- **ASSIGNMENT**
Your copy of the data should match it exactly, except that the pictures are gone.

* * * * *

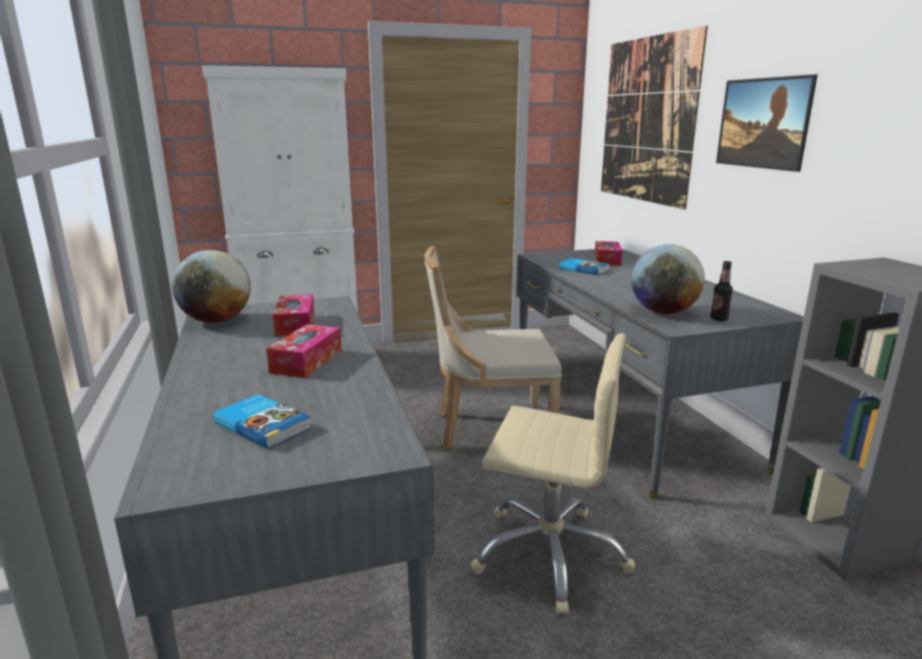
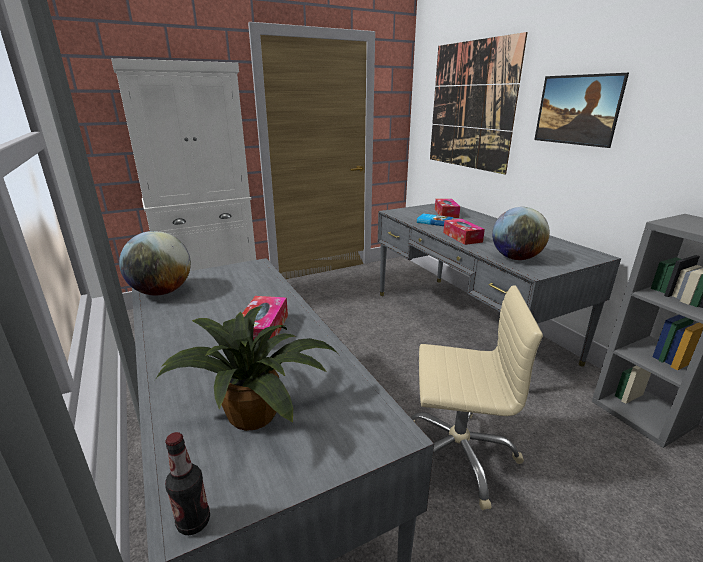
camera: 10 degrees left, 5 degrees up
(264, 425) = (256, 411): book -> potted plant
(295, 324) = (235, 291): tissue box -> tissue box (462, 237)
(489, 428) = (375, 348): beige chair -> none
(719, 319) = (558, 262): bottle -> bottle (194, 522)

* * * * *

- **TASK SOLUTION**
camera: 10 degrees left, 5 degrees up
(264, 425) = (256, 411): book -> potted plant
(295, 324) = (235, 291): tissue box -> tissue box (462, 237)
(489, 428) = (375, 348): beige chair -> none
(719, 319) = (558, 262): bottle -> bottle (194, 522)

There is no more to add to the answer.